The biggest challenges were ‘08-‘09 economically. I would say we had a couple of advantages. Our business model is pretty resilient - food safety, clean water, energy needs and clean environments are needs even in the difficult times – we aren’t luxury goods that get turned on and off – so our business lends itself to doing better. But, you have to be thoughtful and react when necessary. No one can predict all the economic challenges. I think what’s important for management teams is to remain nimble – react and deal with the truth as quickly as possible, and nail it. Managing situations in a way that will benefit the company in the long run is key. The earlier you react, the less severe the consequences of the downturn. Time is your friend early and your enemy late, and if you’ve got the cost challenges, etc., doing 10 per cent right away prevents you from doing 20 per cent 6 months later. Organizations react much better to evolutionary changes than revolutionary changes.
What is your opinion of the global economy currently?
My perspective is not very unique if you read the financial press. The US is doing okay. Europe so far is hanging in there, but it’s under pressure. Middle East and Africa continue to be a great opportunity. Though we talk as if it’s one market in that name, it is many different markets, and our team is working hard to understand their specific opportunities. Asia is doing fine. China is not doing as well. Having said that, I’m still bullish on China in the long-term. It’s a huge market – it’s one of the three mega markets in the world. And, we believe that’s a market we have to succeed in if we want to remain global leaders. And in that view, while it’s uneven, I don’t believe the economy is going to dictate our success or failure. There are going to be opportunities for growth – companies that execute the best and have technologies that resonate with the market will succeed. Those who don’t, won’t.
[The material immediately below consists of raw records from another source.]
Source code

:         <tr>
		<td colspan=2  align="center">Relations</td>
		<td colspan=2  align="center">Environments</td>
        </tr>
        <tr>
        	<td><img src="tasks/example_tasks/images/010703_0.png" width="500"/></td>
Who or what would you say has been your inspiration throughout?
I don’t know if I would hold up a single individual, I have had a lot of great mentors and people who have helped me along the way. I would say, if it’s about inspiration, it probably came from my parents. Our responsibility to the world is to live up to our potential, and that’s our company’s responsibility and mine personally. And if that’s your goal, then you have to be willing to improve yourself every year. I tell our team that they should need me to be a better CEO next year than I was this year. And, I need every member of the team having the same attitude. I don’t care how good you are or how long you’ve been in the job, if you start thinking that there’s nothing left for you to learn or that you are unable to change or grow anymore, then that’s a major problem.
What are your future plans for the company?
Well, I believe the company is going be relatively similar in the next five years – only bigger. We have some adjacent markets that we plan to enter and some growth bets that I believe will succeed and add to the company’s capabilities. But clean water, safe food, healthy environments and abundant energy are going to be the dominant themes we’ll be talking about in five years. You asked earlier how we feel about the economy. Economies are always unsettled and uncertain. These are waves – we look for currents. The more the population is going to grow, there is going to be a need for more food. Food is going to have to be shipped great distances, food safety is going to be more important, which means more water and more energy. That’s why we are focusing on these themes. We believe that whatever the economy does, the need for clean water, safe food, abundant energy and healthy environments is going to be much more the long-term narrative than the ups and downs of the global economy.
Where do you see yourself in the next 5 years?
Well, right now I’m just trying to get through the week! I love my job, and I’m going to continue doing this job as long as it makes sense. For the foreseeable future, I want to continue to help the organization reach its potential. Someday, that’s going to be better done by someone else, and that will be a good thing.